Fairgrounds host more than just fair
By Emily Grove
Special to the Osceola Edition
EVART — Although some people only identify the Osceola County Fairgrounds with the annual 4-H FFA Fair, others know that the venue is host to numerous events throughout the year.
These events play a large role in raising funds that ultimately flow back and contribute to the Osceola County Fair each year.
The Osceola County 4-H-FFA Fair Board works year round to ensure the fair can go on.
The non-profit group started as a support group, but now is almost completely responsible for guaranteeing a fair after state support was lost.
“We no longer receive funds from the state,” Fair Board treasurer Cheryl Sherman said. “We get some support from the county as a donation, but the main revenue is camping and wedding receptions.”
Fair Board president Dave Brooks said that people are unaware the grounds include a full-service campground.

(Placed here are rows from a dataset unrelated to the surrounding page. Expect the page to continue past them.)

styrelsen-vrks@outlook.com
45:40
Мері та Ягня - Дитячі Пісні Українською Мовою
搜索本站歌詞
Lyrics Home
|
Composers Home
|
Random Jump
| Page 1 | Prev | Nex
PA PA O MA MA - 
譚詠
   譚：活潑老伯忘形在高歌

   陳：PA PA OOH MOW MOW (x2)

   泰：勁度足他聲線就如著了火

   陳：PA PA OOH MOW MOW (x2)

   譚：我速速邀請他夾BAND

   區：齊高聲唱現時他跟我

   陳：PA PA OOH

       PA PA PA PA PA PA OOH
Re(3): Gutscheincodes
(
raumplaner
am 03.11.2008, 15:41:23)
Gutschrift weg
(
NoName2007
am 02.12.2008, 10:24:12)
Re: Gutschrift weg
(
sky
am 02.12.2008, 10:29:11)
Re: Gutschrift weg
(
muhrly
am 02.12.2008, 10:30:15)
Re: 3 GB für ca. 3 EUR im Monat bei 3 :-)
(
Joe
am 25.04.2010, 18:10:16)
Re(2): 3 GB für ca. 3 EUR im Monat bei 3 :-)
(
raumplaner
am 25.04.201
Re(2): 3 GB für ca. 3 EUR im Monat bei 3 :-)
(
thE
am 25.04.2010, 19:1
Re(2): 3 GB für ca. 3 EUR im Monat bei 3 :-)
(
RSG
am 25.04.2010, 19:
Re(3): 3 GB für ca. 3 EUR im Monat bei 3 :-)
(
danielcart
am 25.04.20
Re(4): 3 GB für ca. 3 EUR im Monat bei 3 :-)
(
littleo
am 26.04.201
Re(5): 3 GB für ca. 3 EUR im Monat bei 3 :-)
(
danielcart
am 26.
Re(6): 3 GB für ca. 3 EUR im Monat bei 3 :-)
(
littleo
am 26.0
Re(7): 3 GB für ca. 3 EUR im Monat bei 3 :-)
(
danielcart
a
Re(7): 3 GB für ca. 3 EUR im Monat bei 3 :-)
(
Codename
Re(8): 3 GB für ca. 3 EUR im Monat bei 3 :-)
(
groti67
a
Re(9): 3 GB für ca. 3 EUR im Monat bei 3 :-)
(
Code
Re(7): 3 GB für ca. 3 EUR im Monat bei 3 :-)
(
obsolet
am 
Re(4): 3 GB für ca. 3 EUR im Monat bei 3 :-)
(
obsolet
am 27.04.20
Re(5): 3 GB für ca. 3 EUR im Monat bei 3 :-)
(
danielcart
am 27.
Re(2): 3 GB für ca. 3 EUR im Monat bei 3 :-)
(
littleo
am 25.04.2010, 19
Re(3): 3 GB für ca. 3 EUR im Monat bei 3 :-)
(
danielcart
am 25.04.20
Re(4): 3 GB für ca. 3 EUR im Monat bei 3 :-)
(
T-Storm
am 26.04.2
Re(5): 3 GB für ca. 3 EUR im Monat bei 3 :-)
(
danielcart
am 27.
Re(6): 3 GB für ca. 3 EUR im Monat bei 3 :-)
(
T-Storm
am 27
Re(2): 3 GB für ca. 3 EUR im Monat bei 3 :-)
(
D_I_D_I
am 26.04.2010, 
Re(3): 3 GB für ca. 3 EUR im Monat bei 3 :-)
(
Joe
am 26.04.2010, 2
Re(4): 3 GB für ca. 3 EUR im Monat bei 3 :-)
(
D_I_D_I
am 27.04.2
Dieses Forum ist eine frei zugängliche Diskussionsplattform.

“One issue we’re looking at very hard right now is if people know we have cheapest and most modern camping in the area,” he said. “We’re looking at promoting that a little more.”
Aside from the camping and weddings held in the new Community Building, Brooks said the grounds are constantly busy.
“The Michigan Trappers come in the spring and fall, the woodcarvers are in here twice a year, there’s the Dulcimer Festival next weekend, the travel trailer group comes in too and in the off season in October a theater group has come in and performed,” Brooks said. “We’re booked all the time.”
The Dulcimer Festival, also known as The Non-Electric Music Funfest, will take place July 14-17.
Brooks estimates the event has been around for 40 years and is one of the larger events held at the fairgrounds.
“It’s just a big acoustic music festival where people come from all over the U.S.,” said Brooks. “There are workshops for different instruments, stage show performances, and all the time people just jamming around.”
The Dulcimer Festival draws in a good amount of revenue, Brooks said.
And although funding the fair is the most important part of the job, the Fair Board is committed to making the grounds a community area.
It’s always a community place and our goal is to keep it that way,” Sherman said.
The county meal program is held at the fairgrounds, along with a senior citizens group meeting once a week, and zumba classes.
It’s just important to serve the community as much as possible, Brooks said.
“We support not only our facility but be able to put the fair on every year,” he said.
“It’s our duty to host all things we do.”